**TEXT EXCERPT**
^^^^
Saturday, February 12, 2022

Farrin Jacobs and Denene Millner: Editors Panel #scbwiWinter22

 

screenshot of editor Farrin Jacobs
Editor Farrin Jacobs

Farrin Jacobs is editorial director and vp at Little, Brown Books for Young Readers. She has edited a variety of fiction and nonfiction, including New York Times best sellers Little Leaders: Bold Women in Black History, Little Dreamers: Visionary Women Around the World, and Little Legends: Exceptional Men in Black History by author/illustrator Vashti Harrison;  I Am Malala and We Are Displaced by Malala Yousafzai, as well as the picture book Malala’s Magic PencilI Will Always Write Back by Caitlin Alifirenka and Martin Ganda with Liz Welch; and Printz-winner Jellicoe Road by Melina Marchetta.
^^^^
(Stored data entries)
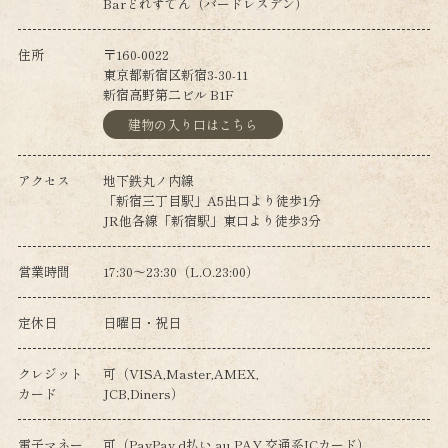
Barどれすでん（バードレスデン）
住所
〒160-0022
東京都新宿区新宿3-30-11
新宿高野第二ビル B1F
建物の入り口はこちら
アクセス
地下鉄丸ノ内線
「新宿三丁目駅」A5出口より徒歩1分
JR他各線「新宿駅」東口より徒歩3分
営業時間
17:30～23:30（L.O.23:00）
定休日
日曜日・祝日
クレジット
可（VISA,Master,AMEX,
カード
JCB,Diners）
電子マネー
可（PayPay,d払い,au PAY,交通系ICカード）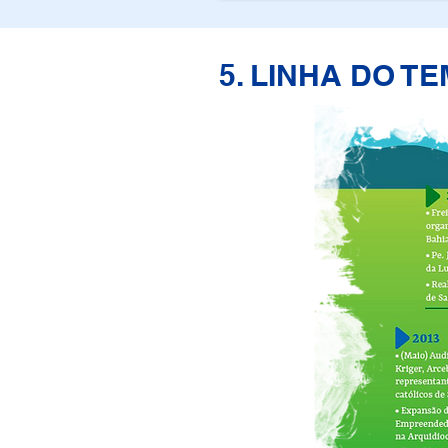
5. LINHA DO T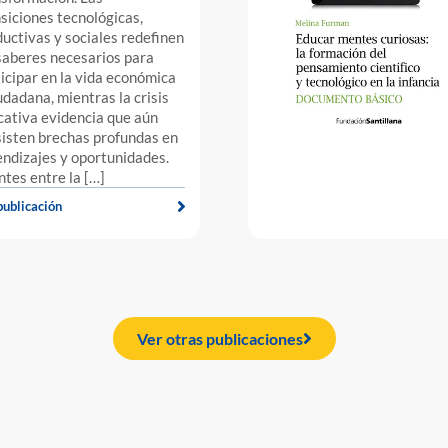
siciones tecnológicas,
uctivas y sociales redefinen
saberes necesarios para
icipar en la vida económica
udadana, mientras la crisis
ativa evidencia que aún
isten brechas profundas en
ndizajes y oportunidades.
tes entre la […]
publicación
Ver otras publicaciones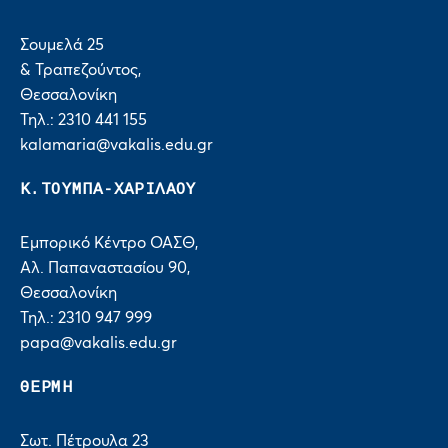
Σουμελά 25
& Τραπεζούντος,
Θεσσαλονίκη
Τηλ.: 2310 441 155
kalamaria@vakalis.edu.gr
Κ.ΤΟΥΜΠΑ-ΧΑΡΙΛΑΟΥ
Εμπορικό Κέντρο ΟΑΣΘ,
Αλ. Παπαναστασίου 90,
Θεσσαλονίκη
Τηλ.: 2310 947 999
papa@vakalis.edu.gr
ΘΕΡΜΗ
Σωτ. Πέτρουλα 23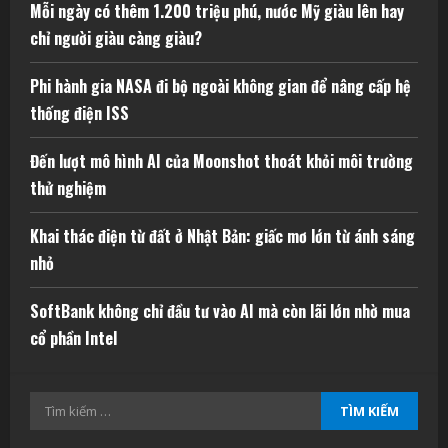
Mỗi ngày có thêm 1.200 triệu phú, nước Mỹ giàu lên hay
chỉ người giàu càng giàu?
Phi hành gia NASA đi bộ ngoài không gian để nâng cấp hệ
thống điện ISS
Đến lượt mô hình AI của Moonshot thoát khỏi môi trường
thử nghiệm
Khai thác điện từ đất ở Nhật Bản: giấc mơ lớn từ ánh sáng
nhỏ
SoftBank không chỉ đầu tư vào AI mà còn lãi lớn nhờ mua
cổ phần Intel
Tìm
kiếm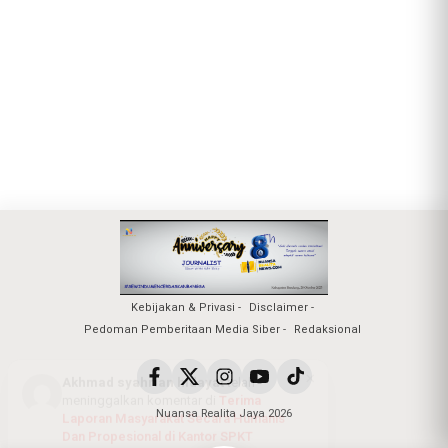
Kebijakan & Privasi
Disclaimer
Pedoman Pemberitaan Media Siber
Redaksional
Nuansa Realita Jaya 2026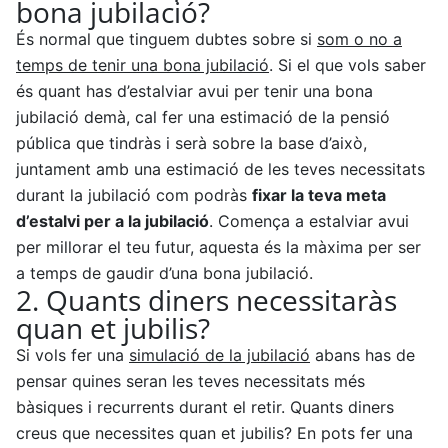
bona jubilació?
És normal que tinguem dubtes sobre si
som o no a
temps de tenir una bona jubilació
. Si el que vols saber
és quant has d’estalviar avui per tenir una bona
jubilació demà, cal fer una estimació de la pensió
pública que tindràs i serà sobre la base d’això,
juntament amb una estimació de les teves necessitats
durant la jubilació com podràs
fixar la teva meta
d’estalvi per a la jubilació
. Comença a estalviar avui
per millorar el teu futur, aquesta és la màxima per ser
a temps de gaudir d’una bona jubilació.
2. Quants diners necessitaràs
quan et jubilis?
Si vols fer una
simulació de la jubilació
abans has de
pensar quines seran les teves necessitats més
bàsiques i recurrents durant el retir. Quants diners
creus que necessites quan et jubilis? En pots fer una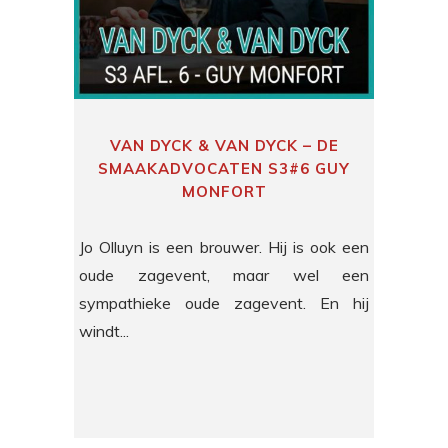
VAN DYCK & VAN DYCK – DE
SMAAKADVOCATEN S3#6 GUY
MONFORT
Jo Olluyn is een brouwer. Hij is ook een
oude zagevent, maar wel een
sympathieke oude zagevent. En hij
windt...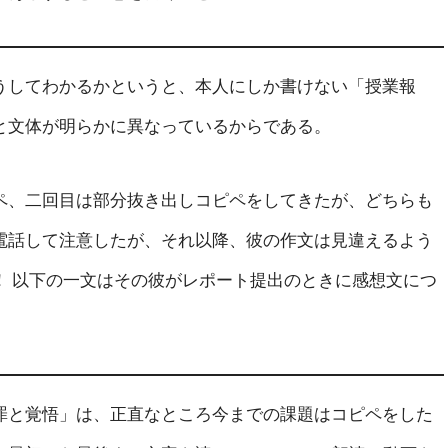
してわかるかというと、本人にしか書けない「授業報
と文体が明らかに異なっているからである。
、二回目は部分抜き出しコピペをしてきたが、どちらも
電話して注意したが、それ以降、彼の作文は見違えるよう
！ 以下の一文はその彼がレポート提出のときに感想文につ
と覚悟」は、正直なところ今までの課題はコピペをした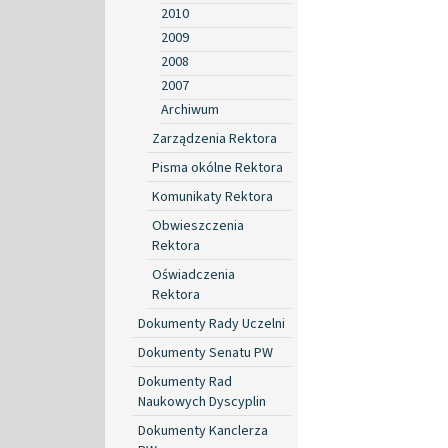
2010
2009
2008
2007
Archiwum
Zarządzenia Rektora
Pisma okólne Rektora
Komunikaty Rektora
Obwieszczenia
Rektora
Oświadczenia
Rektora
Dokumenty Rady Uczelni
Dokumenty Senatu PW
Dokumenty Rad
Naukowych Dyscyplin
Dokumenty Kanclerza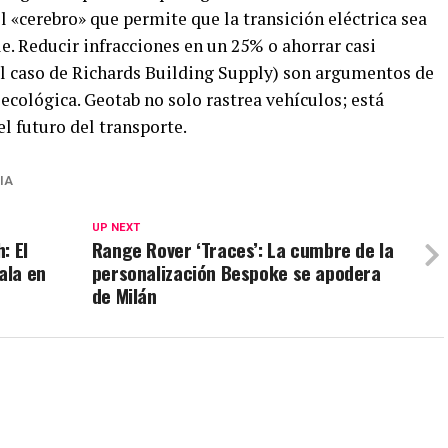
l «cerebro» que permite que la transición eléctrica sea
le. Reducir infracciones en un 25% o ahorrar casi
l caso de Richards Building Supply) son argumentos de
ecológica. Geotab no solo rastrea vehículos; está
l futuro del transporte.
IA
UP NEXT
: El
Range Rover ‘Traces’: La cumbre de la
ala en
personalización Bespoke se apodera
de Milán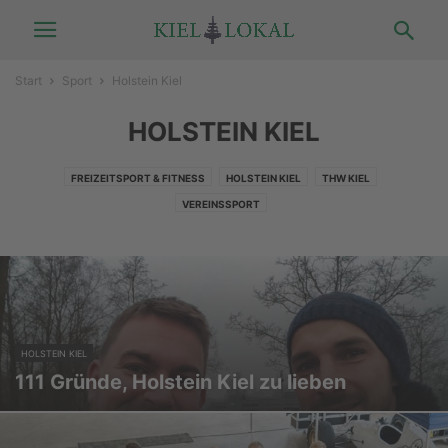
Start
Sport
Holstein Kiel
HOLSTEIN KIEL
FREIZEITSPORT & FITNESS
HOLSTEIN KIEL
THW KIEL
VEREINSSPORT
HOLSTEIN KIEL
111 Gründe, Holstein Kiel zu lieben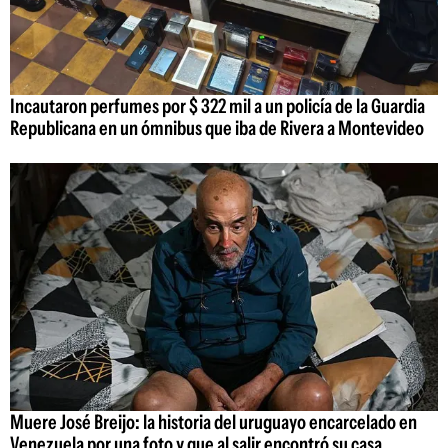
Incautaron perfumes por $ 322 mil a un policía de la Guardia
Republicana en un ómnibus que iba de Rivera a Montevideo
Muere José Breijo: la historia del uruguayo encarcelado en
Venezuela por una foto y que al salir encontró su casa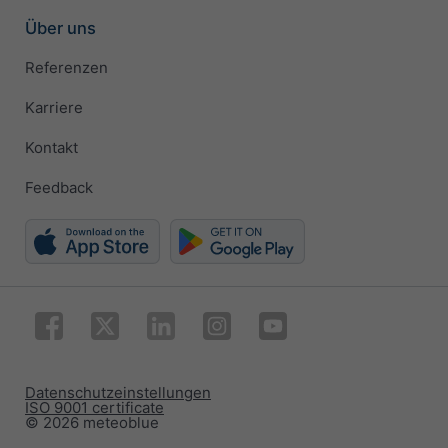
Über uns
Referenzen
Karriere
Kontakt
Feedback
Datenschutzeinstellungen
ISO 9001 certificate
© 2026 meteoblue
^^^^
**WHAT TO DO**
In the editors panel post, at which publisher is Farrin Jacobs editorial director and vp?

**RESPONSE TO THE TASK**
Little, Brown Books for Young Readers